→ **Records provided**:
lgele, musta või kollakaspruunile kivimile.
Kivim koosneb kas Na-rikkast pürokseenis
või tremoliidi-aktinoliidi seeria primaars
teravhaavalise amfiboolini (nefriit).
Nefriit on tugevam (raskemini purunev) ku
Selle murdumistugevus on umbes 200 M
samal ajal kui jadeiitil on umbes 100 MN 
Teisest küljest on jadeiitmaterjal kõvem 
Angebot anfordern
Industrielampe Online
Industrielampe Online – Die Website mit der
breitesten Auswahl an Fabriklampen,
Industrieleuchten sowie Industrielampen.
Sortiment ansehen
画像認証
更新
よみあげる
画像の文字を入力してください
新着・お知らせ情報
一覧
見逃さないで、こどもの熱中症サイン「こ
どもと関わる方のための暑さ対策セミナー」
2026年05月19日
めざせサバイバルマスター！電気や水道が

→ **Work to be completed**:
Please set down all of the data above again, matching it exactly.

→ **Result for this exercise**:
lgele, musta või kollakaspruunile kivimile.
Kivim koosneb kas Na-rikkast pürokseenis
või tremoliidi-aktinoliidi seeria primaars
teravhaavalise amfiboolini (nefriit).
Nefriit on tugevam (raskemini purunev) ku
Selle murdumistugevus on umbes 200 M
samal ajal kui jadeiitil on umbes 100 MN 
Teisest küljest on jadeiitmaterjal kõvem 
Angebot anfordern
Industrielampe Online
Industrielampe Online – Die Website mit der
breitesten Auswahl an Fabriklampen,
Industrieleuchten sowie Industrielampen.
Sortiment ansehen
画像認証
更新
よみあげる
画像の文字を入力してください
新着・お知らせ情報
一覧
見逃さないで、こどもの熱中症サイン「こ
どもと関わる方のための暑さ対策セミナー」
2026年05月19日
めざせサバイバルマスター！電気や水道が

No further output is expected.